QUELLENTEXT ::
● ● ●

Im September trat Beuys gemeinsam mit der FIU-Gelsenkirchen und dem Küchentheater im Theater a/d Rijn in Arnheim auf; es folgte die Teilnahme am Ein-Wochen-Modell im Von der Heydt-Museum, Wuppertal (September).

1979 arbeitete die FIU-Gelsenkirchen zusammen mit anderen alternativen Gruppen und Persönlichkeiten an der Gründung des Ortsverbandes der Grünen in Gelsenkirchen. In den folgenden Jahren begleiteten Gelsenkirchener FIU-Mitglieder (Stüttgen, Sander, Bloch, Weber, …) Joseph Beuys zu sämtlichen Landes- und Bundeskongressen der Grünen.

Im März organisierte die FIU-Gelsenkirchen ein Arbeitstreffen verschiedener Gruppen aus Deutschland und Holland unter der Beteiligung von Joseph Beuys.[19][20][21][22]

Ausstellung im Städtischen Museum Gelsenkirchen „Ich verneige mich vor den Begriffen“[23] (November 79 bis Januar 80); darin FIU-Arbeitswoche (30. November 1979 bis 7. Januar 1980), während der Beuys einen Vortrag hielt[24][25]

1980 beendete Johannes Stüttgen seine Tätigkeit in Gelsenkirchen, wurde Geschäftsführer der FIU und Leiter des Beuys-Ateliers „Raum 3“ in der Düsseldorfer Kunstakademie und setzte hier mit Siegfried Sander und Michael Heißenberg aus der Kunst-AG die gemeinsame Arbeit mit Joseph Beuys fort.

Als letzte FIU-Aktion in Gelsenkirchen führte Georg Koppitz „Das letzte Band“ von Samuel Beckett in den Baracken des Grillo-Gymnasiums auf. Die langjährigen Arbeit- und Ausstellungsräume der FIU-Gelsenkirchen wurden kurze Zeit später abgerissen.

2010 arbeitete die von Jürgen Kramer kuratierte Ausstellung „Im Spannungsfeld des erweiterten Kunstbegriffs“ die FIU-Arbeit in Gelsenkirchen erstmals auf.

● ● ●

EINTRÄGE IM AUSZUG ::
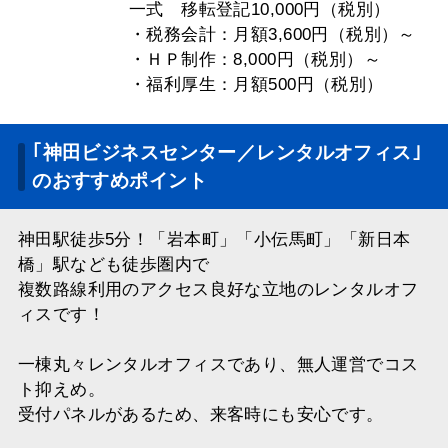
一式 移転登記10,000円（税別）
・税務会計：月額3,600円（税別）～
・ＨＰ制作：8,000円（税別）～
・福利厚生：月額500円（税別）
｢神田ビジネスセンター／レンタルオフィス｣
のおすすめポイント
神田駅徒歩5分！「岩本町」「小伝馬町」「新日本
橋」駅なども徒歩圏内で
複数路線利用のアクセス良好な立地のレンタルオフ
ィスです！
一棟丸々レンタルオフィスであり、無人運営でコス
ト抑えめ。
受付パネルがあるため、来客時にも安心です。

● ● ●

ARBEITSAUFTRÄGE ::
(a) Übersetze diesen Satz aus dem Text über die FIU-Gelsenkirchen ins Englische: „Die langjährigen Arbeit- und Ausstellungsräume der FIU-Gelsenkirchen wurden kurze Zeit später abgerissen.“
(b) Wer hat laut dem Text über die FIU-Gelsenkirchen die Ausstellung „Im Spannungsfeld des erweiterten Kunstbegriffs“ im Jahr 2010 kuratiert?
(c) Greif den Text über die FIU-Gelsenkirchen nach seinem letzten Satz auf und schreib ihn weiter.

LÖSUNGEN ::
(a) The long-standing work and exhibition spaces of the FIU-Gelsenkirchen were torn down a short time later.

(b) Jürgen Kramer

(c)
Anlässlich des 100. Geburtstages von Joseph Beuys wurde von Mai bis September 2021 auf dem UNESCO-Welterbe Zollverein in Essen die Ausstellung „Die unsichtbare Skulptur – der Erweiterte Kunstbegriff nach Joseph Beuys“ gezeigt.[26] In ihr wurde auch die Arbeit der FIU-Gelsenkirchen chronologisch aufgearbeitet. Eine virtuelle Führung unter dem Titel Nur Radikale sind gute Lehrer ist abrufbar.[27] Zur Ausstellung erschien ein Katalog mit einem ausführlichen Kapitel über die Kunst-AG/Fluxus Zone West.[28]

Literatur

  • Der Ganze Riemen. Der Auftritt von Joseph Beuys als Lehrer – die Chronologie der Ereignisse an der Staatlichen Kunstakademie Düsseldorf 1966–1972. Hrsg. Hessisches Landesmuseum Darmstadt, Verlag der Buchhandlung Walter König, Köln 2008, ISBN 978-3-86560-306-7, S. 929 (Bericht Walter Dahn), S. 958–966 (Melencolia I – eine Lehrprobe am Grillo-Gymnasium)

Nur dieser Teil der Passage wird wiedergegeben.